AI Crawlers Push Wikimedia Commons Bandwidth to Critical Levels

AI crawlers have caused Wikimedia Commons bandwidth demands to surge by 50%, straining infrastructure and disrupting user access.

Apr 2, 2025

AI Crawlers Push Wikimedia Commons Bandwidth to Critical Levels

Data center

Wikimedia Commons is grappling with a significant challenge as AI crawlers have driven bandwidth demands up by 50% since January 2024. These automated bots, designed to scrape multimedia content for training AI models, are overwhelming the infrastructure of one of the internet’s most vital open-source repositories. The surge in traffic is not only costly but also disruptive to regular users who rely on Wikimedia’s services for research and education.

The Problem with AI Crawlers

Unlike human users who typically access specific and popular pages, AI crawlers indiscriminately “bulk read” vast amounts of content, including less frequently visited pages. This behavior forces requests to bypass regional datacenters and hit the core datacenter directly, significantly increasing resource consumption. According to the Wikimedia Foundation, 65% of the traffic hitting their servers comes from bots—far exceeding the 35% of total pageviews attributed to automated systems.

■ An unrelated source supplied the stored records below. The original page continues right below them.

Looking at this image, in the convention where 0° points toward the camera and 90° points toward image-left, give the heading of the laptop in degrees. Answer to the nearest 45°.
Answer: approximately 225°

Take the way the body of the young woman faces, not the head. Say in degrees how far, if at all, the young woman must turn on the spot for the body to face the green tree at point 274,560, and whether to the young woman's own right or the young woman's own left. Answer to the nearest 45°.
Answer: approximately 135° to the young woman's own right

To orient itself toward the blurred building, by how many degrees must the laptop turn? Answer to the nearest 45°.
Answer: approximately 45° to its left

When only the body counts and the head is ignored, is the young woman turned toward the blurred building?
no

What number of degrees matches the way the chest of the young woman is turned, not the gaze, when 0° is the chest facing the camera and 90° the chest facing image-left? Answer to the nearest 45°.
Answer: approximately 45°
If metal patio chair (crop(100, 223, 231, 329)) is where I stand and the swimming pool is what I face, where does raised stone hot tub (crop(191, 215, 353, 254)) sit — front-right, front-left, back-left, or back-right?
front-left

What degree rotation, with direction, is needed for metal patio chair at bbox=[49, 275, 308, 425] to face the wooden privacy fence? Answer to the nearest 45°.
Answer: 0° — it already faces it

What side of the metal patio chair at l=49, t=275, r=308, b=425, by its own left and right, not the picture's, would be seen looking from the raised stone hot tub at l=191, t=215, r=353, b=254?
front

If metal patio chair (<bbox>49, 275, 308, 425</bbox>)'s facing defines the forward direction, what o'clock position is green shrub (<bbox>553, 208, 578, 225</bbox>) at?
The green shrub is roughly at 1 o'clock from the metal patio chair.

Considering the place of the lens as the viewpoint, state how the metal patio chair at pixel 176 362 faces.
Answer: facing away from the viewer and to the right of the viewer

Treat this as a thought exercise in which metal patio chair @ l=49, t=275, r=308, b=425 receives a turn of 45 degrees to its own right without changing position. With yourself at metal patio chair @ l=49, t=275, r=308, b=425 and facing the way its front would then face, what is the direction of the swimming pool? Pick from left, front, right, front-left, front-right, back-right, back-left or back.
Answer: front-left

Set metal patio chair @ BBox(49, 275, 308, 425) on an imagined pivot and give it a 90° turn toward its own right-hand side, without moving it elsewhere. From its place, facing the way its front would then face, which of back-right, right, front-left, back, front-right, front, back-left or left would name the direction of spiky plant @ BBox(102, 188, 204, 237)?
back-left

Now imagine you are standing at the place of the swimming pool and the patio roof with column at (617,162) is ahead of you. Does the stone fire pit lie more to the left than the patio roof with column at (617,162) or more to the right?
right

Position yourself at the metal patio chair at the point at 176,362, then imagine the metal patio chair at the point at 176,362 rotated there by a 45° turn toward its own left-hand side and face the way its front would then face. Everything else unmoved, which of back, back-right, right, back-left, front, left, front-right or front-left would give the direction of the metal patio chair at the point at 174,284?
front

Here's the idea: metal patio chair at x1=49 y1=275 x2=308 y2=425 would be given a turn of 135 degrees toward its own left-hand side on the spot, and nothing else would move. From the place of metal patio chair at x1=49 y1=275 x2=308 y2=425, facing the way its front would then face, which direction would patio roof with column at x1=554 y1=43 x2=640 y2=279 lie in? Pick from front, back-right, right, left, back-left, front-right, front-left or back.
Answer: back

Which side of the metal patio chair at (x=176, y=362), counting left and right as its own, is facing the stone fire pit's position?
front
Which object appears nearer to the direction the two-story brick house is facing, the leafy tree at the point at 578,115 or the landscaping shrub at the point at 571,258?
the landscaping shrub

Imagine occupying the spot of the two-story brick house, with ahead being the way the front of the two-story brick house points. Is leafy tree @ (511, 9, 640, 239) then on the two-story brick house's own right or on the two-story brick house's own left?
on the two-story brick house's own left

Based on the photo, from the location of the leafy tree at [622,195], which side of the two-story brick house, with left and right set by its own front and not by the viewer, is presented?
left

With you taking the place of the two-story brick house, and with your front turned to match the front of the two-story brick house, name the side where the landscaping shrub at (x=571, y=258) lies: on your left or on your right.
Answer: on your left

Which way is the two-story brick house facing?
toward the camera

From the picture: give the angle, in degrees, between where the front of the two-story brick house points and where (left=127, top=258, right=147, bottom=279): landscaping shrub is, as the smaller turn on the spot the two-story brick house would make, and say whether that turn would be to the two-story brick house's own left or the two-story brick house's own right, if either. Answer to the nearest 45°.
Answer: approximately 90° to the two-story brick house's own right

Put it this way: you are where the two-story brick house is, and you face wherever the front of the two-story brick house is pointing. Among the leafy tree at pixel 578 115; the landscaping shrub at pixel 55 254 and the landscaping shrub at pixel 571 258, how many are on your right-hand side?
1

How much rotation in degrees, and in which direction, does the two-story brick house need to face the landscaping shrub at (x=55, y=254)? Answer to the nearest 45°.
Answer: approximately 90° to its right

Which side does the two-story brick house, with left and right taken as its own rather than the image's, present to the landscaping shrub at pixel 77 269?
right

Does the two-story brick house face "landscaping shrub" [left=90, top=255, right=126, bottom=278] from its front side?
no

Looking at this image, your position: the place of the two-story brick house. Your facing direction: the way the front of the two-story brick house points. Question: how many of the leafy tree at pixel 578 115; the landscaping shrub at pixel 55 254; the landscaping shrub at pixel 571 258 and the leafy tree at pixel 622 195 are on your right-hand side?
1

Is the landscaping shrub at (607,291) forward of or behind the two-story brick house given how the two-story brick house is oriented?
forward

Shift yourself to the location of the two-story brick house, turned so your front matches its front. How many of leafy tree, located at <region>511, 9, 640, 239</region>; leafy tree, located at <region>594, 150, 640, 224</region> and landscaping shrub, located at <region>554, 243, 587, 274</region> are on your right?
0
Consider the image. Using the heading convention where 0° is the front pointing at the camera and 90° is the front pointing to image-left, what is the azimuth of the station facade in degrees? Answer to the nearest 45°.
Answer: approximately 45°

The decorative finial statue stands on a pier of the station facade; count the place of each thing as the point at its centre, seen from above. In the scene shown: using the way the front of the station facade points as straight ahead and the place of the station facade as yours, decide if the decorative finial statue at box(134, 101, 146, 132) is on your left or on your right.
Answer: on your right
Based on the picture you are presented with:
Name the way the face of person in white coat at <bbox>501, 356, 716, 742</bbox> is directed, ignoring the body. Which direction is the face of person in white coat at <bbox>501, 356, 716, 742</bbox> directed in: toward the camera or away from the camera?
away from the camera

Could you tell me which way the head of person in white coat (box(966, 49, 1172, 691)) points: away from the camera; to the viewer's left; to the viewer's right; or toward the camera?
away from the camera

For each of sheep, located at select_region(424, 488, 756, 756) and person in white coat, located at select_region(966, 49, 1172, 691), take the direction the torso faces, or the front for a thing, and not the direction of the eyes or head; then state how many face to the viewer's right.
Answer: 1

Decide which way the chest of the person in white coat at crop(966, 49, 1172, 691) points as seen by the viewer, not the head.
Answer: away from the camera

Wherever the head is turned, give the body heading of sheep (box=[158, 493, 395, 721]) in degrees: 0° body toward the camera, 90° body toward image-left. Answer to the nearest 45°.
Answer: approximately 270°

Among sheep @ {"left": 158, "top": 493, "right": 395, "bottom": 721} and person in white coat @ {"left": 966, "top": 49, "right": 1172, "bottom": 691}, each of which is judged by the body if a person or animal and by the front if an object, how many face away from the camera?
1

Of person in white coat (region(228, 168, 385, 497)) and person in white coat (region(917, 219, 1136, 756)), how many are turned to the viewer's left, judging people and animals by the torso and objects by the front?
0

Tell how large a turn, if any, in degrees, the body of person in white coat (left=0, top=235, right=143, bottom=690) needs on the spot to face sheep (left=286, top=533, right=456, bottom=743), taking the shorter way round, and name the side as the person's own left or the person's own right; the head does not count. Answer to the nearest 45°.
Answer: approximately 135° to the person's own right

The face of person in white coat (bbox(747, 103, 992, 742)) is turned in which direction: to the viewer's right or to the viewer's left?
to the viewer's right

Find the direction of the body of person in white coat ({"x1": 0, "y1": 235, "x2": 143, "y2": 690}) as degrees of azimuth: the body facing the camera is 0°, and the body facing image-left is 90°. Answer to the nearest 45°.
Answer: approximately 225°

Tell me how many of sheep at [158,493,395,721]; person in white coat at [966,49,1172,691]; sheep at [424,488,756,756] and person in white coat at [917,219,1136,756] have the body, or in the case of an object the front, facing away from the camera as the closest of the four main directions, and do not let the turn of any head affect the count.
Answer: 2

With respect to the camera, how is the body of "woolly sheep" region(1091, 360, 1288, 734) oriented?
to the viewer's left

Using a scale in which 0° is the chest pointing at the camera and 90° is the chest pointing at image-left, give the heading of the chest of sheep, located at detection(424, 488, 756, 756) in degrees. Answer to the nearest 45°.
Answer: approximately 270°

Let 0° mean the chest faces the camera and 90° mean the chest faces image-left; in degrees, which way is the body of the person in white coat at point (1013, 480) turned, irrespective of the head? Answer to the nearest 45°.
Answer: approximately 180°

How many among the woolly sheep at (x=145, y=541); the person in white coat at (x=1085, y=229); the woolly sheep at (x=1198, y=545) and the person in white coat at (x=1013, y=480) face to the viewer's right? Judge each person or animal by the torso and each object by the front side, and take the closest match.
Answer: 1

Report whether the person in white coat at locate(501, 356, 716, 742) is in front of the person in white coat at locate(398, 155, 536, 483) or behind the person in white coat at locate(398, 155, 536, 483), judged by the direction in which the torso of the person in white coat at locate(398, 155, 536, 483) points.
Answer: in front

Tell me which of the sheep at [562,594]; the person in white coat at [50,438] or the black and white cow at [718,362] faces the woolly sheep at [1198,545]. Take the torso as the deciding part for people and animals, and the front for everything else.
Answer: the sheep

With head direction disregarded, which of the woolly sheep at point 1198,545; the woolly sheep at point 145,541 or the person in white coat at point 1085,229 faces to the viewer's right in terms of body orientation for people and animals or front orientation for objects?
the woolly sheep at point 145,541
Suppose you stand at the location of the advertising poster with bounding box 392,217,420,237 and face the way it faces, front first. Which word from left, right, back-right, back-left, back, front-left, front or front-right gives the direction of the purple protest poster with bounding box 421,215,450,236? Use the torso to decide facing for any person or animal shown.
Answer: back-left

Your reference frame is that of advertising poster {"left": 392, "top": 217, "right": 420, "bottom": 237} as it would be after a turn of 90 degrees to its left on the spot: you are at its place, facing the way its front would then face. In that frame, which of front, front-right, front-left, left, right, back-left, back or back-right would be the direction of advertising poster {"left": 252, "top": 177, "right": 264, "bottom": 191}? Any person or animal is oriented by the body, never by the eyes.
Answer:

This unprecedented demand is causing frequent interruptions for the Site Reliability team, who must block these bots to prevent service disruptions for human users. The strain on resources has led to growing risks and costs for Wikimedia, which relies on donations to maintain its operations.

Why It Matters

The issue highlights a broader trend affecting open-source infrastructure globally. AI companies are increasingly scraping websites like Wikipedia to train generative models without adhering to ethical guidelines or respecting “robots.txt” directives designed to limit automated traffic. This raises concerns about sustainability as publishers face mounting operational costs without receiving added value or attribution from AI-driven traffic.

Industry Response and Potential Solutions

Some organizations are fighting back. For instance:

Cloudflare’s AI Labyrinth: Introduced measures to slow down crawlers by feeding them AI-generated content.
Blocking Mechanisms: Wikimedia has ramped up efforts to block disruptive bots while exploring sustainable access channels for developers and reusers.

Despite these efforts, the cat-and-mouse dynamic between publishers and scrapers continues to intensify. If left unchecked, this trend could force many open platforms behind paywalls or logins, restricting free access to knowledge across the web.

The Road Ahead

Wikimedia is now prioritizing systemic solutions in its upcoming fiscal year. The foundation aims to establish responsible use frameworks that balance accessibility with sustainability. However, with no signs of AI-related traffic slowing down, the challenge remains daunting.

As AI technologies evolve, it’s crucial for stakeholders across industries to address these issues collaboratively. Without proper governance and ethical standards for AI scraping practices, open knowledge platforms like Wikimedia risk becoming unsustainable—a loss that would impact millions worldwide.